● **Stored data**
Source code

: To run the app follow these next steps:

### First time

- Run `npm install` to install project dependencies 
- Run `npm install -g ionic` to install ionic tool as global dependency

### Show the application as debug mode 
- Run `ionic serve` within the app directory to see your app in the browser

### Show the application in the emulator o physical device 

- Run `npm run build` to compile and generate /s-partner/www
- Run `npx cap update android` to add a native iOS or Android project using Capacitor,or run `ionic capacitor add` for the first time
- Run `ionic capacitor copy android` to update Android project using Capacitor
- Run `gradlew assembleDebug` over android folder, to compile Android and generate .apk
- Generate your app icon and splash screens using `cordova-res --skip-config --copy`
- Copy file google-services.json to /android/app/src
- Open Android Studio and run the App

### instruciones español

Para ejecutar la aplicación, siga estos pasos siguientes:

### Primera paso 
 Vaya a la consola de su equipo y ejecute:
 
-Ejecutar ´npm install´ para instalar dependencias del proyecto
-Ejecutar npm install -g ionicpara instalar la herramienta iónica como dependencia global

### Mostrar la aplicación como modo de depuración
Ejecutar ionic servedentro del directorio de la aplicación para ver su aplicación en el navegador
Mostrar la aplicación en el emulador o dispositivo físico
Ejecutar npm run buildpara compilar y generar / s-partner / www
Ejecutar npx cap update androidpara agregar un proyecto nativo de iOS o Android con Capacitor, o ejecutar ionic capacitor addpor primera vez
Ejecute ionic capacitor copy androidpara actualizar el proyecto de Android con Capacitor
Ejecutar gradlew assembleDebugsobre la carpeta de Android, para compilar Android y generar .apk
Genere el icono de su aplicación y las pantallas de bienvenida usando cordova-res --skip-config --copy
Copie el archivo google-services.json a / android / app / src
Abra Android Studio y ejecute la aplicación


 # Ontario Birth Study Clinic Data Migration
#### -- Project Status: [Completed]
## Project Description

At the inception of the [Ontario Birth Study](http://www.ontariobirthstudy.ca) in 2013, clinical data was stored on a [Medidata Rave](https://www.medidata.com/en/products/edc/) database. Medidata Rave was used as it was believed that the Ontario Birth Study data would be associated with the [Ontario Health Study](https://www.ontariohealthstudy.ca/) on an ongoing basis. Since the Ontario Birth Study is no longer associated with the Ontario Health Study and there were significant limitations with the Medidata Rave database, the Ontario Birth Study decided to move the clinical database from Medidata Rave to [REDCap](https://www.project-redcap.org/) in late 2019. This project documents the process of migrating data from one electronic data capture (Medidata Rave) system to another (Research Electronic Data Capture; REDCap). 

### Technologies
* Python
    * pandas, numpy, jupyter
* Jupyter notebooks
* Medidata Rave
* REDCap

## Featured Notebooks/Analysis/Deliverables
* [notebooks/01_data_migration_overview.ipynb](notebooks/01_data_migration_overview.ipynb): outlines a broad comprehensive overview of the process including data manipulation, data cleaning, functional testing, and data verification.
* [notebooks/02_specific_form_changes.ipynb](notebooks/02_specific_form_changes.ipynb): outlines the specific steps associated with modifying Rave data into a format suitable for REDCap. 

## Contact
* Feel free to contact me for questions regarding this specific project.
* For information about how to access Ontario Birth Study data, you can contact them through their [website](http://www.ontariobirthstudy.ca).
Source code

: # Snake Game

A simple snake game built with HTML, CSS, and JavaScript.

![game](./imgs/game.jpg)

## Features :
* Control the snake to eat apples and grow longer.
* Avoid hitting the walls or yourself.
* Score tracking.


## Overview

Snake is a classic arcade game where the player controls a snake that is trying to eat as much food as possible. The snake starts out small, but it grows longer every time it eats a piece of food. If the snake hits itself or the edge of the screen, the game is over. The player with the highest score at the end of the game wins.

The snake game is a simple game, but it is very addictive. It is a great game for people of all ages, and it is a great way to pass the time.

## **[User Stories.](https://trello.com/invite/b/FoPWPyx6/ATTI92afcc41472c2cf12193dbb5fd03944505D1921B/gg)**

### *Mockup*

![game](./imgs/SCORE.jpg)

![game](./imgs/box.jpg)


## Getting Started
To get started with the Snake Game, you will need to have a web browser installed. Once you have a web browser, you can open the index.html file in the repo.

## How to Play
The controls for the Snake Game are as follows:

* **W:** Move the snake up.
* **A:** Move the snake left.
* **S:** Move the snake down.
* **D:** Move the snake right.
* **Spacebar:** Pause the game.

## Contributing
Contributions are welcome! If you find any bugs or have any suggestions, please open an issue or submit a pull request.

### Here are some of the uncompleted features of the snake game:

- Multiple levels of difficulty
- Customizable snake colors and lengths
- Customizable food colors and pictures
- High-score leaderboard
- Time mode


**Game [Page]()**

● **Work to be completed**
Retype the items above from their very start through the line that contains "### Show the application in", keeping that line too.

● **Answer below**
Source code

: To run the app follow these next steps:

### First time

- Run `npm install` to install project dependencies 
- Run `npm install -g ionic` to install ionic tool as global dependency

### Show the application as debug mode 
- Run `ionic serve` within the app directory to see your app in the browser

### Show the application in the emulator o physical device 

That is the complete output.